3. The Obscene Surplus as Law: When a film is banned, its career as an image comes to a sudden standstill, but it often survives as the obscene surplus in the form of the legal text that replaces the missing image. Legal judgments that sustain the banning of films, especially on grounds of obscenity, take great delight in describing the obscene content in graphic detail, thereby assuring the survival of the film as obscene text. The film is effectively replaced by a lascivious judgment.

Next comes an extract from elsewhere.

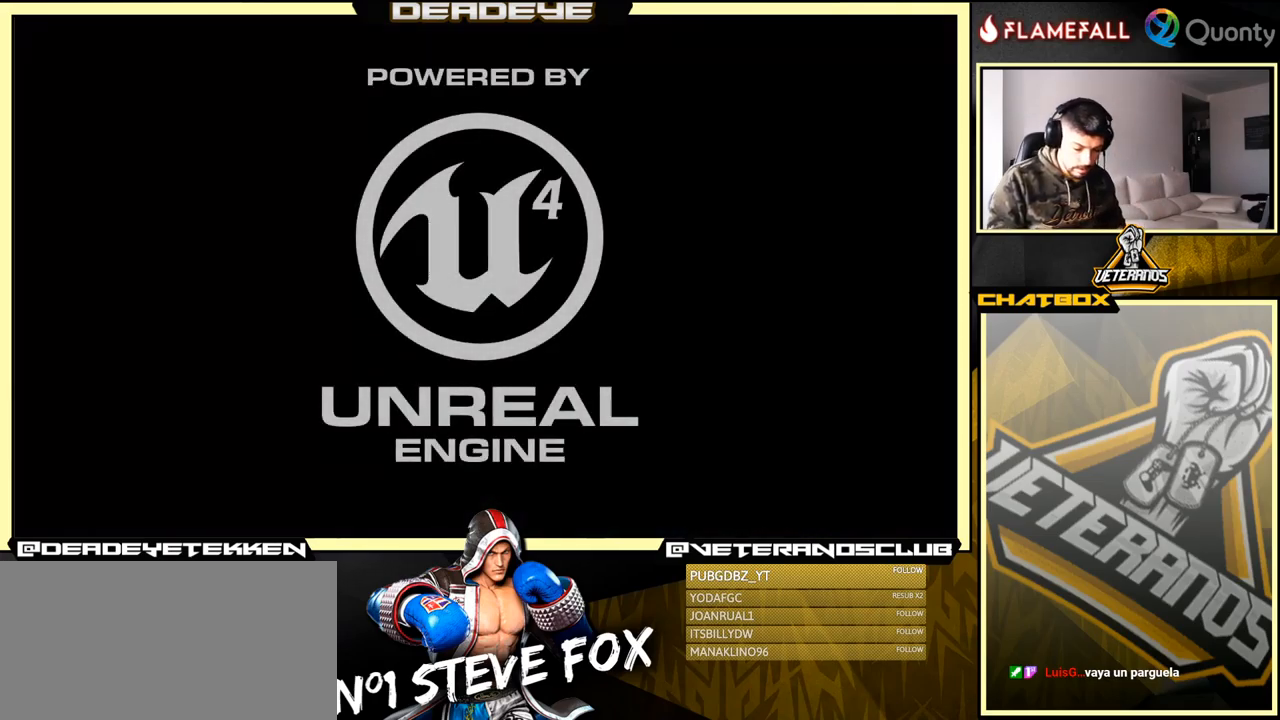
{"buttons": [], "left_stick": "center", "events": [[50, "CROSS", "down"], [101, "CROSS", "up"], [184, "CROSS", "down"], [301, "CROSS", "up"]]}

4. The Schizophrenic Judge as Film Critic: In a decision which lays down the precise task of a judge in interpreting a film, the court says: In judging the question of obscenity, the judge, in the first place, should try to place himself in the position of the author of the film. From the viewpoint of the author of the film, the judge should try to understand what it is that the author seeks to convey and whether what the author conveys has any literary and artistic value. The judge should thereafter place himself in the position of a viewer and should try to appreciate what kind of possible influence or impact the film is likely to cause on the minds of viewers. Thereafter, the judge should apply his judicial mind dispassionately to decide whether the film in question can be said to be obscene.

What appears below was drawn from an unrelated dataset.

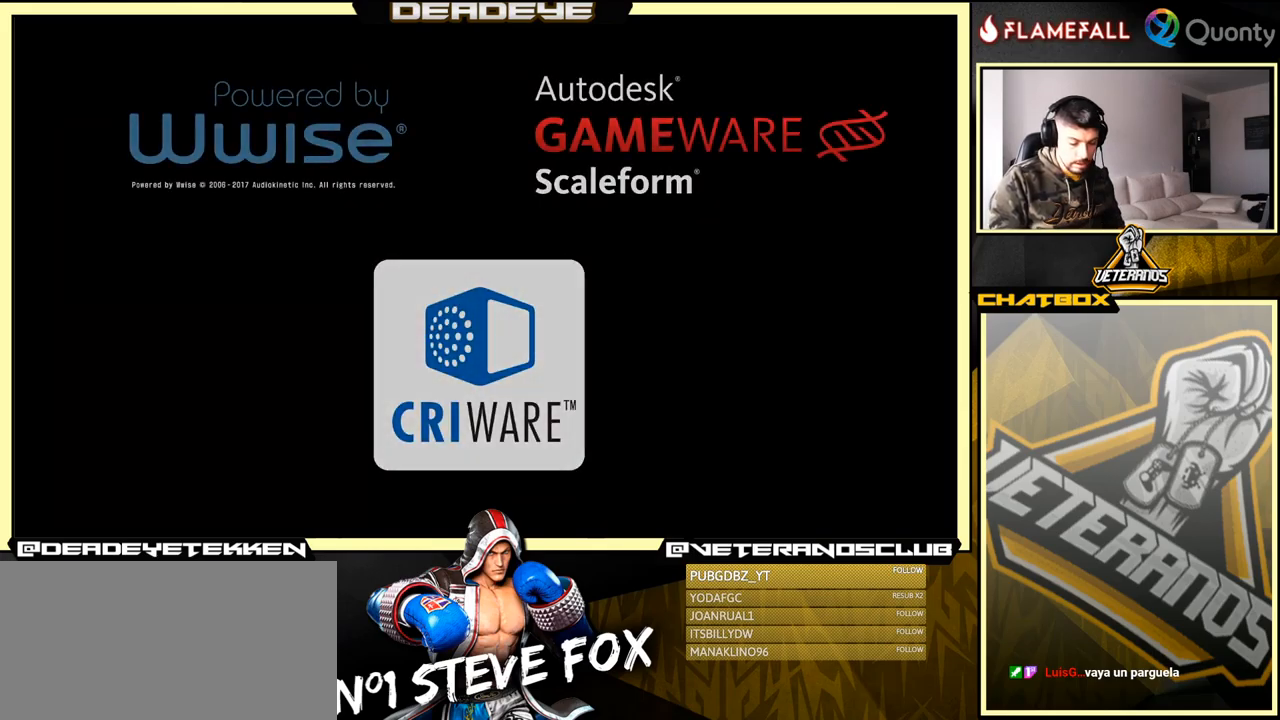
{"buttons": [], "left_stick": "center", "events": [[67, "CROSS", "up"], [333, "CROSS", "down"], [433, "CROSS", "up"]]}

This magical ability to switch between subject positions provides us with an opportunity to look at affect as the space that mediates the relationship of law to media. Rather than seeing the schizoid nature of legal interpretation as something that needs to be corrected or remedied, it is more interesting to understand how this schizoid nature translates and converts specific affects into the language of the law.

5. The Political Theatre of Hurt Sentiments: And finally, it seems that there is no institution that celebrates the power of cinema and its ability to move us as much as film censorship. Taking its cue from the melodramatic form of Indian cinema, the political theatre of hurt sentiments in India competes with it to demonstrate the power of cinema to hurt religious sentiments, resulting in demonstrations of outrage worthy of a melodramatic film in itself. From Da Vinci Code to Singh is King and My Name is Khan , cinema has indeed emerged as the secular institution par excellence in its ability to offend religious communities.

A hundred years of film censorship has conclusively shown us that if you want to learn about the dramaturgy of the law, it is fruitful to go to cinema, but if you want to learn about the dramaturgy of cinema, there is no better place to go than the law.

Lawrence Liang is a lawyer and film scholar at the Alternative Law Forum. He is currently completing a book on law, justice and cinema in India.